Click here for Picture
Figure 2: Compromises Between Network Security and Off-The-Shelf Software. Each arrow represents movement of data from one resource to another. Double-headed arrows represent movement in both directions. a) Restricted Location access is controlled through the use of door locks or other standard security measures. Once a user gains access to one of these locations, they have unrestricted access to the network. b) Restricted Time access allows complete network access at limited times. These times are under software control and limited to the shortest time possible that allows a program to run.

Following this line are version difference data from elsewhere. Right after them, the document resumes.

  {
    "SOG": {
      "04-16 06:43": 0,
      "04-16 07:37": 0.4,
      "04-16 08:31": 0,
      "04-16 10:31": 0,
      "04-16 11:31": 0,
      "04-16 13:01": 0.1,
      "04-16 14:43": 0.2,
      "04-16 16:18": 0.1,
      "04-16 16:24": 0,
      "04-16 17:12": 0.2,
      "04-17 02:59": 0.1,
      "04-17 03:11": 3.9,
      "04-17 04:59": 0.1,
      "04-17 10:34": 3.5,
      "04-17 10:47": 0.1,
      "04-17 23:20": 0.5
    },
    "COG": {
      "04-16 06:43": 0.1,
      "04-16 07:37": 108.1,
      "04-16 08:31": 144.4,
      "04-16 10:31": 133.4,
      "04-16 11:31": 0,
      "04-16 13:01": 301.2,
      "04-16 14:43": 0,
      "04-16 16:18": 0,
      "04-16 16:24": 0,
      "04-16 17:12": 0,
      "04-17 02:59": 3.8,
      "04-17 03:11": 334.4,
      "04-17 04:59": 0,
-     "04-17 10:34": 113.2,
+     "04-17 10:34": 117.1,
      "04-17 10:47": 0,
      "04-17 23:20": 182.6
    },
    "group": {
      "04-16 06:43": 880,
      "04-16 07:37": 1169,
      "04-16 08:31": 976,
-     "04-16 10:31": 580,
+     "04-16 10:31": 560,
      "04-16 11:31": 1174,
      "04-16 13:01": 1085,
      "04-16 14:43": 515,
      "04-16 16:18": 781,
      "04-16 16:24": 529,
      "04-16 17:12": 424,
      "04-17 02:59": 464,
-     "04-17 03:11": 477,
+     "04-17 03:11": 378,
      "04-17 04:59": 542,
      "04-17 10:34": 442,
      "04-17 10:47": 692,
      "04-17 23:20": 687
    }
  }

The gray arrows represent the access that is time limited. c) Software Copying allows a temporary copy of a program to be transferred from a server to a local computer. When the user is done with the program, the local copy is erased. The connection to the server is Read-Only at all times.
Click here for Picture
Figure 3: Development Strategies For Network Security And Log Files. Each arrow represents movement of data from one resource to another. a) User Data Logs should be stored in a location that individual user
controls. Usually it is most convenient if each user has their own floppy disk containing personal data. b) Evaluation And Tracking Logs can use a file server protocol alternative that allows data to be constrained to text only and one way transmission of data. The network communications server can receive data from multiple clients and multiple types of programs and reroute it to a database or other users.